* _Work to be completed_: Restate word for word the lines beginning with the one that contains "We must all" and ending at the bottom of the records below, both included.

Plain-text document sources
^^^^^^^^^^^^^^^^

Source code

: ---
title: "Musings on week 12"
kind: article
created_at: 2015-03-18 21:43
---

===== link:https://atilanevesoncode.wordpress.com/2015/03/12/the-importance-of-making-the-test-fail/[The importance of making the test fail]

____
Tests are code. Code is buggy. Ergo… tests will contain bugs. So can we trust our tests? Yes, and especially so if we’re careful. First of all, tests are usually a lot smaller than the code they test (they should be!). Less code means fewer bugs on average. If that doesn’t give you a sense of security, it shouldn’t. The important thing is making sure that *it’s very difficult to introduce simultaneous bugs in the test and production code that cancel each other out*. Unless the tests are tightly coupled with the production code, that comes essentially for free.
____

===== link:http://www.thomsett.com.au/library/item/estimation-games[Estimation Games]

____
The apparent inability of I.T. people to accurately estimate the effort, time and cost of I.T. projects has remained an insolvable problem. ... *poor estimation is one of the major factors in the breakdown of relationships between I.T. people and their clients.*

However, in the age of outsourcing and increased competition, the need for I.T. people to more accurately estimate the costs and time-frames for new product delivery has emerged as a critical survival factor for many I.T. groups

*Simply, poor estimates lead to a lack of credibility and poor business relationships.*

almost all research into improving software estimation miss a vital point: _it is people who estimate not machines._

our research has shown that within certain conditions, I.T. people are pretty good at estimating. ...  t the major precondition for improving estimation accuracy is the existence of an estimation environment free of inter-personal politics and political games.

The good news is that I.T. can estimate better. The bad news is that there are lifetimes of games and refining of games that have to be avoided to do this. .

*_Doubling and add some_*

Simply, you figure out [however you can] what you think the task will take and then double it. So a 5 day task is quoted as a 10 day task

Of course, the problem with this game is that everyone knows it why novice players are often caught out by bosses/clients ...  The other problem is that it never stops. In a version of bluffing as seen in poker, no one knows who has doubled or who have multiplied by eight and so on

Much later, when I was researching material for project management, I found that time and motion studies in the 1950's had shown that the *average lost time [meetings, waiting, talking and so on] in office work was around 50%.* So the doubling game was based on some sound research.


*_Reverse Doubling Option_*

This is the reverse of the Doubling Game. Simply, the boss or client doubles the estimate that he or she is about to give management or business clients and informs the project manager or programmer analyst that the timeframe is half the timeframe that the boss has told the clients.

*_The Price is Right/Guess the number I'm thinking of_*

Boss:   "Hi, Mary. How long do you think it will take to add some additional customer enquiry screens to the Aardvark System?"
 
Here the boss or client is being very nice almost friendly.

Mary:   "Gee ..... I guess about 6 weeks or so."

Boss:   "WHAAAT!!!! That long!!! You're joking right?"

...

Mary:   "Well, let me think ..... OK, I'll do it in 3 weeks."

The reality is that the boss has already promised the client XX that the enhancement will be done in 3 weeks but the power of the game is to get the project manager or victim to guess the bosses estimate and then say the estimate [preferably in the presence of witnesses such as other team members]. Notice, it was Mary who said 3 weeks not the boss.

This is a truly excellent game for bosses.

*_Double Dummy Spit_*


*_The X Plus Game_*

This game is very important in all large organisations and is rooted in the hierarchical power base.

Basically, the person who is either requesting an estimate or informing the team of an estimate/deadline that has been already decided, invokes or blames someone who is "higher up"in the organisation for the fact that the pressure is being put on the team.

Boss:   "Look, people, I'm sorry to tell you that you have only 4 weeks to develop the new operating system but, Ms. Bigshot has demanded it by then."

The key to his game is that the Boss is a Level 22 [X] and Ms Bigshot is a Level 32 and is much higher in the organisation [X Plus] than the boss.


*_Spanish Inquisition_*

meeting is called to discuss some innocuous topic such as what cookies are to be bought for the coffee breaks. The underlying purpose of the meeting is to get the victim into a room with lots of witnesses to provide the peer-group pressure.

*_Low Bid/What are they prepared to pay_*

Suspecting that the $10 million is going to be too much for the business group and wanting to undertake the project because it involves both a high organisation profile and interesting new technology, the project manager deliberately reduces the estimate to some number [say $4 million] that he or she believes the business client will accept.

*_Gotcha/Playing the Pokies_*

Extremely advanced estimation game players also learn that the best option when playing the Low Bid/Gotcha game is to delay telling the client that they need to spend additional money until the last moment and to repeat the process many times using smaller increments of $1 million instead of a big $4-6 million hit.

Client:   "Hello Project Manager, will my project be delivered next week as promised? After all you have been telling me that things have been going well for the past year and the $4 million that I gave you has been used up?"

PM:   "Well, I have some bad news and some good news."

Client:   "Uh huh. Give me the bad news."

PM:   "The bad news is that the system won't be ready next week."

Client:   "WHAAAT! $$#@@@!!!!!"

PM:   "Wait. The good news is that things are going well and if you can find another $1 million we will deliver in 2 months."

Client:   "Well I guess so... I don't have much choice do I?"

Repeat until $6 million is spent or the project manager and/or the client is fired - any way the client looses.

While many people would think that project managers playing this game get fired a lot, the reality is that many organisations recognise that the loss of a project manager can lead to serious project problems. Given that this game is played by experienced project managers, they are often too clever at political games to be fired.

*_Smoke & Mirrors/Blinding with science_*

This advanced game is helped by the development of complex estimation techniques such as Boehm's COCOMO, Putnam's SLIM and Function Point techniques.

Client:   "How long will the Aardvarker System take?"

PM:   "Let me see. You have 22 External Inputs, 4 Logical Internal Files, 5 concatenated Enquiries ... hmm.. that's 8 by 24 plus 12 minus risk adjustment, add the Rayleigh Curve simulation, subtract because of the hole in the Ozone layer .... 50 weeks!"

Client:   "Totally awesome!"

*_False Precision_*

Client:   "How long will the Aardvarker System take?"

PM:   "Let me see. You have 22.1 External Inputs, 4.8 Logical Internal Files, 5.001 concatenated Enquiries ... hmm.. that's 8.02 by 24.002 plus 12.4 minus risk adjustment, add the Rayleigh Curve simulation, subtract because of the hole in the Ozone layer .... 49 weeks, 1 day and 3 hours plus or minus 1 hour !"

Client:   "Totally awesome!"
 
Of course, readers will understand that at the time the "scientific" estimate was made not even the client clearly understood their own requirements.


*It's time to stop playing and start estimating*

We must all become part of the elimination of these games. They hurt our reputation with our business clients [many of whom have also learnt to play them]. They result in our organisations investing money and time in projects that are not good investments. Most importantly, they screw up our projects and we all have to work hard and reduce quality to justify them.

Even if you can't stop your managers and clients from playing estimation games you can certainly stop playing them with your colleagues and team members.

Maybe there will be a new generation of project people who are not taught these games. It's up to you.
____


^^^^^^^^^^^^^^^^

* _Written solution_:
We must all become part of the elimination of these games. They hurt our reputation with our business clients [many of whom have also learnt to play them]. They result in our organisations investing money and time in projects that are not good investments. Most importantly, they screw up our projects and we all have to work hard and reduce quality to justify them.

Even if you can't stop your managers and clients from playing estimation games you can certainly stop playing them with your colleagues and team members.

Maybe there will be a new generation of project people who are not taught these games. It's up to you.
____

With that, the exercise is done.